First of, it depends on the phone and OS you'll be using. Some roms have a root hiding feature by default, while others don't. Then, if you're going to use one that doesn't have one, you'll need to see if it is compatible with Magisk.
I'm using Magisk with stock rom on a Galaxy S5. Because it is a Samsung, I had to enable the core only option in Magisk due to Samsung using KNOX, I believe.
You don't need to select it in Magisk hide, since Magisk passes the SafetyNet test, but you will have to enable it to certain apps or games.
The only problem I have is that sometimes when rebooting the phone it disables core only mode for some reason, and I have to enable it and reboot again.

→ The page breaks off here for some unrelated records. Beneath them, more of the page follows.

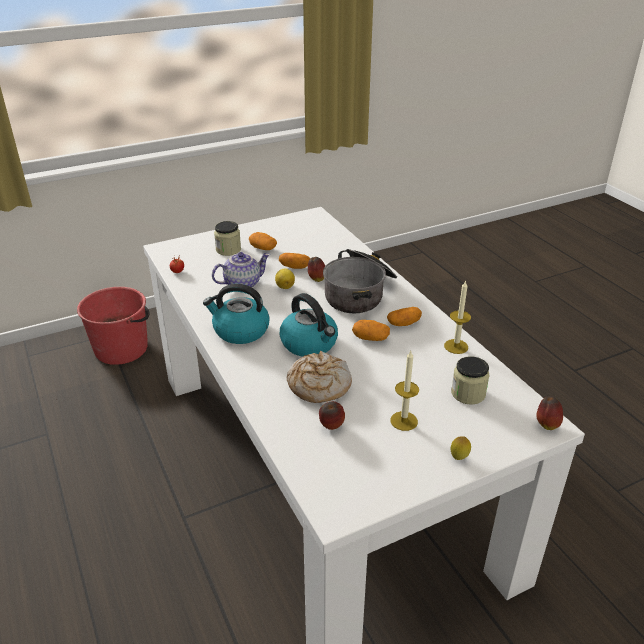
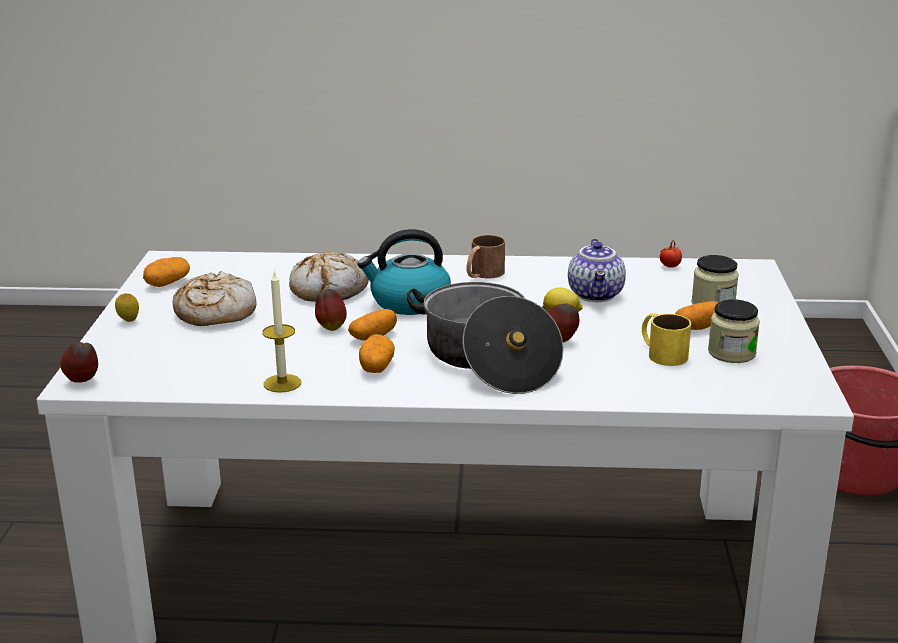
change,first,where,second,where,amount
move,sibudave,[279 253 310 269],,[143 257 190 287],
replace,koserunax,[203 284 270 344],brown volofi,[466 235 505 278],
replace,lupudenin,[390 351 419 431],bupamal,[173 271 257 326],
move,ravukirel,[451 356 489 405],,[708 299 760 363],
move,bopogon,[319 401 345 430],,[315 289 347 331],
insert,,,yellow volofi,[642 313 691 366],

I'm sure there's a fix for this, but I never remember to search for it when I have time.


----------



## Soraiko (Jul 15, 2017)

i have a Motorola Moto X Play with Viper OS (7.1.2) and Magisk....works perfectly


----------



## Dr.Hacknik (Jul 15, 2017)

CM 14.... CM is dead mate; you should consider Lineage OS instead.

On the other Hand, you can use Magisk Hide to to hide ROOT from P:GO

EDIT: 

I am using a Nexus 6 with a slightly older Nightly of LOS. I no longer use Magisk, because I have no need for it. 
But I do know it works, for a fact. It's extremely simple to setup as well.


----------